Possibly you’ve noticed that your thermometers have dipped a bit in the last week or so. It’s cold outside.
Because the majority of my reading audience, like myself, are Southerners, we are not really equipped to deal with cold weather. It’s unnatural to us, sorta like hockey and grilling hamburgers and calling it “barbecue”.
I, however, being somewhat of an urbanite, a “Man of the World”, and having travelled to exotic places in the colder extremes north of here, like Raleigh, Knoxville, and Huntington, West Virginia, have experienced some freezography and chillometry in my lifetime.
In the lingering spirit of the recently-celebrated holiday season, and the bright promise of the coming new decade, I would like to share with you a few of my personal tips on dealing with the cold weather which is being heaped upon us.
Here, then, are Rod-Boys Personal Experience Tips for Dealing With the Freezin’ Cold Weather:
10. Dress like you’re a character from a Norman Rockwell picture. Many of his covers for the Saturday Evening Post featured people who appeared to be from Up North where it’s cold. Consequently, they were dressed differently that we dress in the South, wearing articles of clothing we’ve never even heard of, let alone worn. Earmuffs. Snow pants. Mittens. Scarves. Leg-Warmers. Stocking Caps.

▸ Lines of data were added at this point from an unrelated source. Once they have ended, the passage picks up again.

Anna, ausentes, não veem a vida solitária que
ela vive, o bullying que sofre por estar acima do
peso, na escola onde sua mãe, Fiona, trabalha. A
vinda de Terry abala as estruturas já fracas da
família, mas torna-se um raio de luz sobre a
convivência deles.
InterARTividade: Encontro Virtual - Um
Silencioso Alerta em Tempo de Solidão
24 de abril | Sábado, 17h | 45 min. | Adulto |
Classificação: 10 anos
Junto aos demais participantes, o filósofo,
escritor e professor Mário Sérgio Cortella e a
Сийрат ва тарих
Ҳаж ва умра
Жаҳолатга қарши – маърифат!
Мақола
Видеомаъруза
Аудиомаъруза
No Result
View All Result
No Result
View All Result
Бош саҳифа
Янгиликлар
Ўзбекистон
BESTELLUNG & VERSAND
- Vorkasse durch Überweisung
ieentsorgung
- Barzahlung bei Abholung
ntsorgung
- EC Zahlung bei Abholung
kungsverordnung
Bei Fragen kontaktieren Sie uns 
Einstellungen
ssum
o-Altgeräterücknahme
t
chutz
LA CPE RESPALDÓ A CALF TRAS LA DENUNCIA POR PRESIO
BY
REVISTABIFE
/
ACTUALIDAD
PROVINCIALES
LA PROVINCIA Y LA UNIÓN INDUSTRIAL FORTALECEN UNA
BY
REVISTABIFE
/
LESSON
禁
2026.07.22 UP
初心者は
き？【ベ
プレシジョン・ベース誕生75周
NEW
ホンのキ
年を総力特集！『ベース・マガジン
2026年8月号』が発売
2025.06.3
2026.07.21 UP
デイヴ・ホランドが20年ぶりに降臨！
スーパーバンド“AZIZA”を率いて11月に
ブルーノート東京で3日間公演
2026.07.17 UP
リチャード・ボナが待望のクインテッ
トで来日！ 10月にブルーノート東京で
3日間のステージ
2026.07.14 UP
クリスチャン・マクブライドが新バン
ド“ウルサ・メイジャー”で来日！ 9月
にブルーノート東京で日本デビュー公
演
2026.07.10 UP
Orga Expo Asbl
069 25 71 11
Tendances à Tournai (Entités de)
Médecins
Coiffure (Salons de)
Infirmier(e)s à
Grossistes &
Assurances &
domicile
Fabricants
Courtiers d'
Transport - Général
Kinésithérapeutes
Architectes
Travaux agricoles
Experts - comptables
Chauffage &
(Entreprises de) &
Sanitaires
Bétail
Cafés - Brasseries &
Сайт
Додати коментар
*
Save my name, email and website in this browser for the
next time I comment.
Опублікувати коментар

9. Blubber. Typically, a large, thick, jiggly layer of fat surrounding your entire body is thought to be a bad thing. But not on days when the high temperature has a minus sign in front of it. On those days, blubber makes you the object of the affection of lots of cold, skinny people who would like to squeeze up against you to absorb a few of your raging BTUs.

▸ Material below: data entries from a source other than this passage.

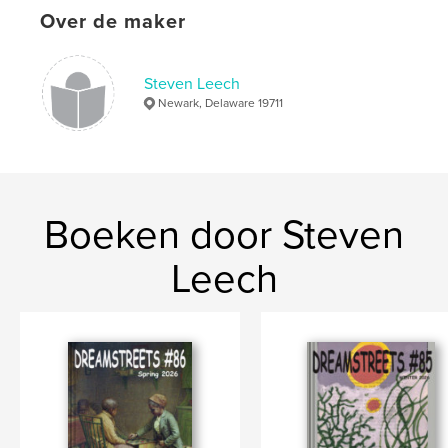
Taal
English
Over de maker
Trefwoorden
,
,
Literature
Poetry
Delaware
Steven Leech
Newark, Delaware 19711
Boeken door Steven
Leech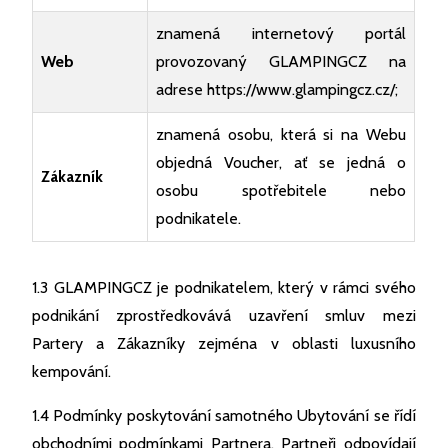
znamená internetový portál
Web
provozovaný GLAMPINGCZ na
adrese
https://www.glampingcz.cz/
;
znamená osobu, která si na Webu
objedná Voucher, ať se jedná o
Zákazník
osobu spotřebitele nebo
podnikatele.
1.3 GLAMPINGCZ je podnikatelem, který v rámci svého
podnikání zprostředkovává uzavření smluv mezi
Partery a Zákazníky zejména v oblasti luxusního
kempování.
1.4 Podmínky poskytování samotného Ubytování se řídí
obchodními podmínkami Partnera. Partneři odpovídají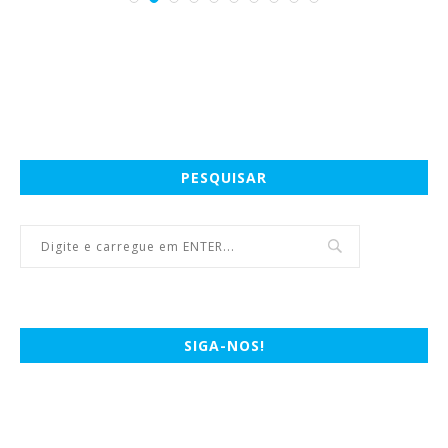
PESQUISAR
SIGA-NOS!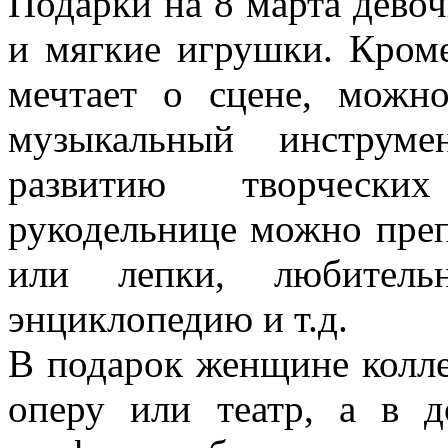
Подарки на 8 марта дево
и мягкие игрушки. Кроме
мечтает о сцене, можн
музыкальный инструме
развитию творческих
рукодельнице можно пре
или лепки, любитель
энциклопедию и т.д.
В подарок женщине колле
оперу или театр, а в 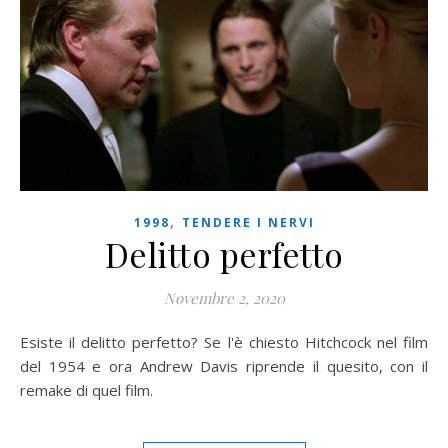
,
1998
TENDERE I NERVI
Delitto perfetto
Novembre 2, 2020
Esiste il delitto perfetto? Se l'è chiesto Hitchcock nel film
del 1954 e ora Andrew Davis riprende il quesito, con il
remake di quel film.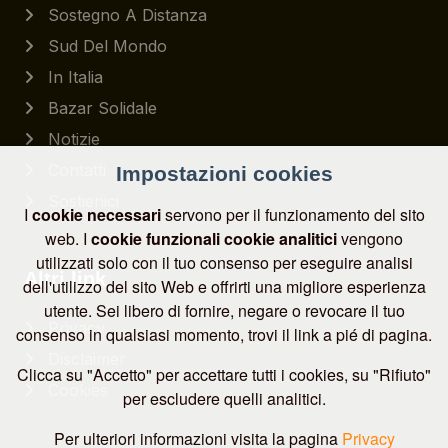
Sostegno A Distanza
Sud Del Mondo
In Italia
Bazar Solidale
Notizie
Contatti
Impostazioni cookies
Sostienici
I
cookie necessari
servono per il funzionamento del sito
web. I
cookie funzionali
cookie analitici
vengono
utilizzati solo con il tuo consenso per eseguire analisi
Altri link
dell'utilizzo del sito Web e offrirti una migliore esperienza
utente. Sei libero di fornire, negare o revocare il tuo
Privacy
consenso in qualsiasi momento, trovi il link a pié di pagina.
Disclaimer
Clicca su "Accetto" per accettare tutti i cookies, su "Rifiuto"
Cookies
per escludere quelli analitici.
Per ulteriori informazioni visita la pagina
Privacy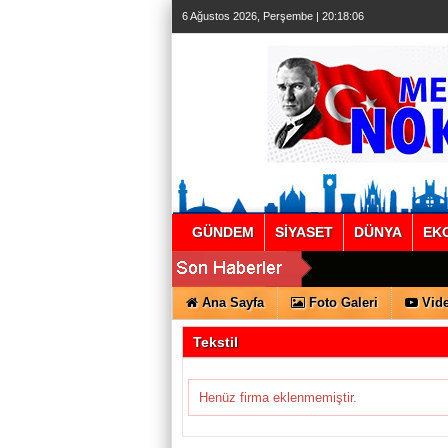
6 Ağustos 2026, Perşembe | 20:18:06
GÜNDEM
SİYASET
DÜNYA
EK
Ana Sayfa
Foto Galeri
Vide
Tekstil
Henüz firma eklenmemiştir.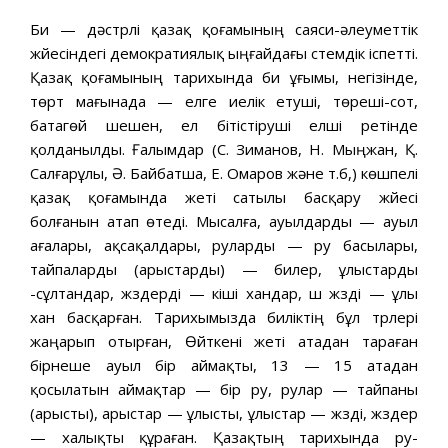
Би — дәстүрлі қазақ қоғамының саяси-әлеуметтік
жүйесіндегі демократиялық ыңғайдағы үстемдік іспетті.
Қазақ қоғамының тарихында би ұғымы, негізінде,
төрт мағынада — елге иелік етуші, төреші-сот,
батагөй шешен, ел бітістіруші елші ретінде
қолданылды. Ғалымдар (С. Зиманов, Н. Мыңжан, Қ.
Салғарұлы, Ә. Байбатша, Е. Омаров және т.б,) көшпелі
қазақ қоғамында жеті сатылы басқару жүйесі
болғанын атап өтеді. Мысалға, ауылдарды — ауыл
ағалары, ақсақалдары, руларды — ру басылары,
тайпаларды (арыстарды) — билер, ұлыстарды
-сұлтандар, жүздерді — кіші хандар, үш жүзді — ұлы
хан басқарған. Тарихымызда биліктің бұл түрлері
жаңарып отырған, Өйткені жеті атадан тараған
бірнеше ауыл бір аймақты, 13 — 15 атадан
қосылатын аймақтар — бір ру, рулар — тайпаны
(арысты), арыстар — ұлысты, ұлыстар — жүзді, жүздер
— халықты құраған. Қазақтың тарихында ру-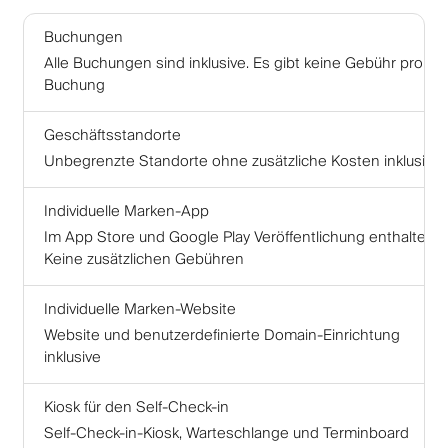
Buchungen
Alle Buchungen sind inklusive. Es gibt keine Gebühr pro
Buchung
Geschäftsstandorte
Unbegrenzte Standorte ohne zusätzliche Kosten inklusive
Individuelle Marken-App
Im App Store und Google Play Veröffentlichung enthalten.
Keine zusätzlichen Gebühren
Individuelle Marken-Website
Website und benutzerdefinierte Domain-Einrichtung
inklusive
Kiosk für den Self-Check-in
Self-Check-in-Kiosk, Warteschlange und Terminboard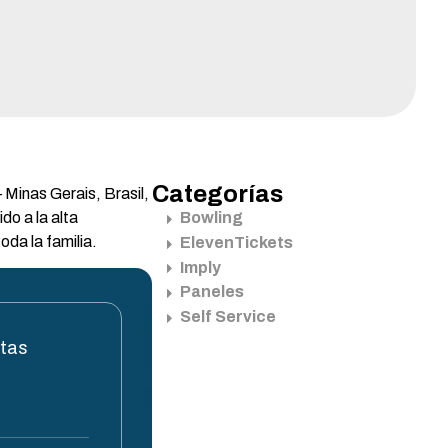
Categorías
 Minas Gerais, Brasil,
do a la alta
Bowling
oda la familia.
ElevenTickets
Imply
Paneles
Self Service
stas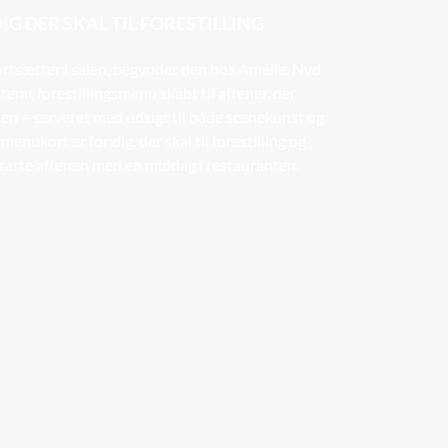
DIG DER SKAL TIL FORESTILLING
ortsætter i salen, begynder den hos Amélie. Nyd
stemt forestillingsmenu skabt til aftener, der
alen – serveret med udsigt til både scenekunst og
menukort er for dig, der skal til forestilling og
starte aftenen med en middag i restauranten.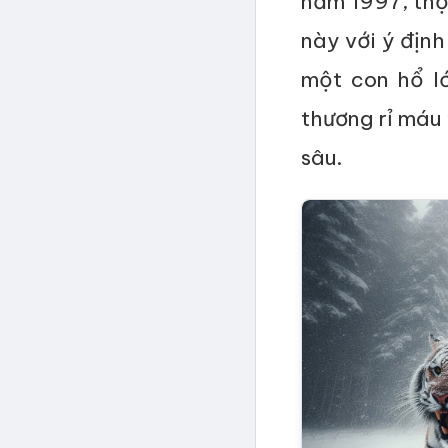
năm 1997, thợ
này với ý địn
một con hổ lớ
thương rỉ máu
sâu.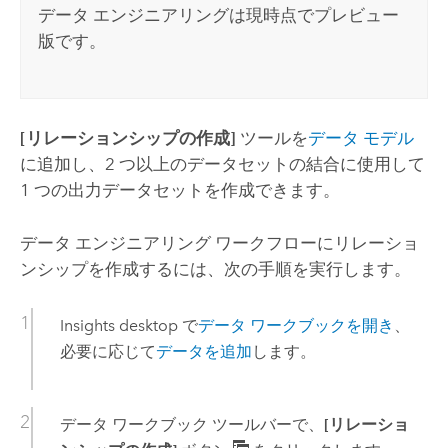
データ エンジニアリングは現時点でプレビュー
版です。
[リレーションシップの作成]
ツールを
データ モデル
に追加し、2 つ以上のデータセットの結合に使用して
1 つの出力データセットを作成できます。
データ エンジニアリング ワークフローにリレーショ
ンシップを作成するには、次の手順を実行します。
Insights desktop
で
データ ワークブックを開き
、
必要に応じて
データを追加
します。
データ ワークブック ツールバーで、
[リレーショ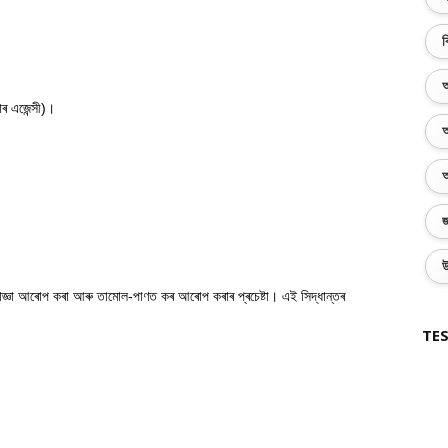
ব
অ
িয়াৰ এজেন্সী)
।
অ
অ
জ
উ
াজ্ঞা আৰোপ কৰা আৰু তামোল-পাণত কৰ আৰোপ কৰাৰ প্ৰচেষ্টা। এই সিদ্ধান্তৰ
TES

8 Layers. This is the most basic of all staying-warm advice: dress in layers. For instance, you should wear an undershirt, a regular shirt, a sweatshirt, a sweater, an over-sweater, a jacket, a coat, a parka, and an overcoat. Add a couple of layers of Hefty Bags over that, and you’re gonna stay warm in Antartica.
7 If you drive a convertible, make sure it actually has a top on it. This particular tip comes from experience. When I was a high school senior, I drove an old beat up convertible that did NOT have a top on it. During the winter months, I wrapped up in a blanket each morning before I drove to school. (Actually, I don’t know why I still called it a convertible. The only thing it converted was my breath into steam.) On rainy days, I drove fast so I could lean up under the windshield and the cold rain would only hit my back.
6. Run for Congress. It only helps if you win. But if you do, you’ll get to move to the “hot air” capital of the universe!
5. College. Go to college, earn a degree, and go to work at a desk job, inside instead of outside. Then you can look out the window and watch all your drop-out friends freezing their tushies off while they wash cars and hawk tax services.
4. Duct Tape. I haven’t actually used this one before, but as we all know, duct tape will fix anything, including, I suppose, cold weather. If, for some reason it doesn’t fix the cold weather, then just add some WD40. It definitely fixes anything.
3. It’s not really cold… it’s just your imagination. Haven’t you been keeping up with Al Gore and his global warming stuff? After all, they gave him a Nobel Prize, so it has to be right.
2. Soup! Eating hot soup is the best answer of all to the cold weather, because not only does it warm you up, but it also fills your belly. Coffee and cocoa are also good at warming you up, but they don’t do quite as good of a job at filling your belly.
And the number one tip for dealing with cold weather is…..
1. Tickets! Buy tickets to somewhere warm, like Cancun, Jamaica, or the Caribbean. Because, in my lifetime of personal experiences which has included dealing with freezin’ cold weather, I have learned that the VERY BEST way of handling the cold…. is being somewhere else.
So here’s hoping YOU find a way to stay warm in the cold days ahead.
Hope you have a GREAT New Year, and a Super-Fantastic Decade!!!!